Self-consciousness takes its toll, and I confess to liking the earlier
poetry of
Ceremony
better than the no less accomplished poems of
Advice to a Prophet,
a small collection in any case, thirty-one poems of
which seven are translations. In
Ceremony
he seemed to reach the climax
of his inner struggle between domesticity and the intoxication of pure
experience, the perilous attraction, in a world gone suburban, of qualities,
energies, immensities and solitudes just off the main line-in a Wellfleet
house, a piece of driftwood, a Renaissance palace.
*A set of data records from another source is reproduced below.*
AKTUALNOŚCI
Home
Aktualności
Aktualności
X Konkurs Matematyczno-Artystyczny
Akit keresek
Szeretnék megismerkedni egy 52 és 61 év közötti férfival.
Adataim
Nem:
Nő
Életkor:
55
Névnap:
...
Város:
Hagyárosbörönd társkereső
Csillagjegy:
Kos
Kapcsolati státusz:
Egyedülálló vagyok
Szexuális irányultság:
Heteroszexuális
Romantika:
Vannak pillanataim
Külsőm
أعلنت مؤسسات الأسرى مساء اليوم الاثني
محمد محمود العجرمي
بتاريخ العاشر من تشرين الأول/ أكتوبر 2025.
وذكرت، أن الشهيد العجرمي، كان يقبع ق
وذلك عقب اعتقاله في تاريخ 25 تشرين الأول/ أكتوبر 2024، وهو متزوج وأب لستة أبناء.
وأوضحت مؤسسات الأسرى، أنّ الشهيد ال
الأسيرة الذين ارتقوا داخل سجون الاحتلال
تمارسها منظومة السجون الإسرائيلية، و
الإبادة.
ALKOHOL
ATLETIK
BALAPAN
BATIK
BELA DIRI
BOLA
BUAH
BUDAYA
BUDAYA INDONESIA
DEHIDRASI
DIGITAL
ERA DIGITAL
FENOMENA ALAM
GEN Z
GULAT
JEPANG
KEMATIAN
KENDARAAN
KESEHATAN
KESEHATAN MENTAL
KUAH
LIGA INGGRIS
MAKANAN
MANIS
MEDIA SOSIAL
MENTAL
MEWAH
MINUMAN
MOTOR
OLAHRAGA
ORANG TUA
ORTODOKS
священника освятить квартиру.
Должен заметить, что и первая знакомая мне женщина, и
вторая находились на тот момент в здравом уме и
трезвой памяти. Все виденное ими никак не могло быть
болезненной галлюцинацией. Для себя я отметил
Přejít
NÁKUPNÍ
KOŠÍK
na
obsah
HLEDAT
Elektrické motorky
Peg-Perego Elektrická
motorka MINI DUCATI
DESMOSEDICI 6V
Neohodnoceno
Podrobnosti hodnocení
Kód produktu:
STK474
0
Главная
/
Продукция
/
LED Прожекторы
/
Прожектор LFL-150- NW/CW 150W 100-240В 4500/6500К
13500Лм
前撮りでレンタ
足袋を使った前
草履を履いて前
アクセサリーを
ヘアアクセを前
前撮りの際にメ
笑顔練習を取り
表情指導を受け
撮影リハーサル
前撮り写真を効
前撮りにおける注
This produced a
vital oscillation between the long and short views, between the beauty
of patient survival and a surrender to sensation. The beauty of strange–
ness was not looked for or evoked; it was
there,
fitfully, in the language,
offsetting the occasional banality of the "message."
Advice to a Prophet
shows an advance in domestication as well as
a growing tendency, like Lowell's, to draw his themes from other poets.
"To Ishtar" and "She" follow in Graves's footsteps, "Loves of the
Puppets" is straight Ransom-on-the-rocks, "Junk" is amusing neo-Saxon
in a vein well exploited by Pound and Auden. Other poems bear down
in elegant but also somewhat schoolmasterly fashion on vampires,
faineants,
Laodiceans, the slackers and fakers of this imperfect world.
This mellowing of a poet with Wilbur's capacity for contempt re–
minds one of the same phenomenon in E. A. Robinson. I must say I
regret it. But having made these objections I have no more. Wilbur is
still very much a poet to be savored-and reckoned with.